Company of THE VISIT. Photo: Thom Kaine.
The music is easy to listen to, and some of it, like the beautiful ballad “You, You, You” worth hearing many times. Some of it, however, is derivative; I was distracted during the affecting “Love and Love Alone,” during which Claire dances with her younger self, by trying to recall what it so vividly reminded me of. Eventually I realized it was “The Third Man Theme” from the classic 1949 Orson Welles movie, but the distraction restricted my full appreciation. (A theatre journalist I ran into in the lobby had the same experience.)
Rear left: Matthew Deming, Tom Nelis, Chita Rivera, Chris Newcomer, David Garrison; bench, center, fromleft: Diana DiMarzio, Mary Beth Peil.
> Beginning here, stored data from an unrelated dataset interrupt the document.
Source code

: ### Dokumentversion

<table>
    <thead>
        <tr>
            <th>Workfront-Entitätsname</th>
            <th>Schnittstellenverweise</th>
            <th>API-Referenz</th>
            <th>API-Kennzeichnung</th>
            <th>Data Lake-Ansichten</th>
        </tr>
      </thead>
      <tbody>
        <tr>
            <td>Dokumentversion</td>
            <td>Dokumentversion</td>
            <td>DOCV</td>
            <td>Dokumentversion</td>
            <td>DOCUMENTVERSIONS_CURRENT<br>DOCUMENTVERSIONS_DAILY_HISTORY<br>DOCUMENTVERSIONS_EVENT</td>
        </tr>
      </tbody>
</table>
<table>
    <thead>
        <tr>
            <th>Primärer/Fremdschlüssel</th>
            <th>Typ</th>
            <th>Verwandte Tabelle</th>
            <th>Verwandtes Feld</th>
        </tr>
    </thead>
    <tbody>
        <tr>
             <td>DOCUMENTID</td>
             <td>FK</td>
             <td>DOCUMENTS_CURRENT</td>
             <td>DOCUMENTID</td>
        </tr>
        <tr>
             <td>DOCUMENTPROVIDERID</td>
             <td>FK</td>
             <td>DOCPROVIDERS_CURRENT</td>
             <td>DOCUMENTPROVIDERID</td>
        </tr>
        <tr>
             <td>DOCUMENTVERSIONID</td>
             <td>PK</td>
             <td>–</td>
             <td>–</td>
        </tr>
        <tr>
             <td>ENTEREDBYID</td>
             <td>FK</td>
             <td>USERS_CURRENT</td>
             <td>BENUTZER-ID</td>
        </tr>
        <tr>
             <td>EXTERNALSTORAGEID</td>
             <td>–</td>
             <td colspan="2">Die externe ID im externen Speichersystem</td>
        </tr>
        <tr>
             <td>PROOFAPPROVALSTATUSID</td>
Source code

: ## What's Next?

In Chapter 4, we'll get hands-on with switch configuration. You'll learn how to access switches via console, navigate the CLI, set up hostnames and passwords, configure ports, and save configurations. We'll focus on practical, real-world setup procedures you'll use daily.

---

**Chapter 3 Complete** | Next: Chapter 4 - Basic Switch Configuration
Photo: Joan Marcus.
THE VISIT’s Brechtian ambiance left me emotionally distanced, but my wife was moved, and I can’t vouch for why a woman I passed as I exited up the aisle was wiping her eyes. Although my own sense is that the show hasn’t long for this world, if you’re going to make a visit of your own you’ll at least have the rare opportunity to see a consistently dark, but well produced and meaningful musical on the Great White Way, and the even rarer one of watching a legend like Chita Rivera (she gets a big laugh saying, “I’m unkillable”) putting a long, long lifetime of theatrical artistry to work in a very engaging way.
Kneeling: Michelle Veintimilla; rear, from left: Diana DiMarzio, Aaron Ramey, David Garrison, Matthew Deming, Roger Rees, Chita Rivera; right: Chris Newcomer. Photo: Thom Kaine.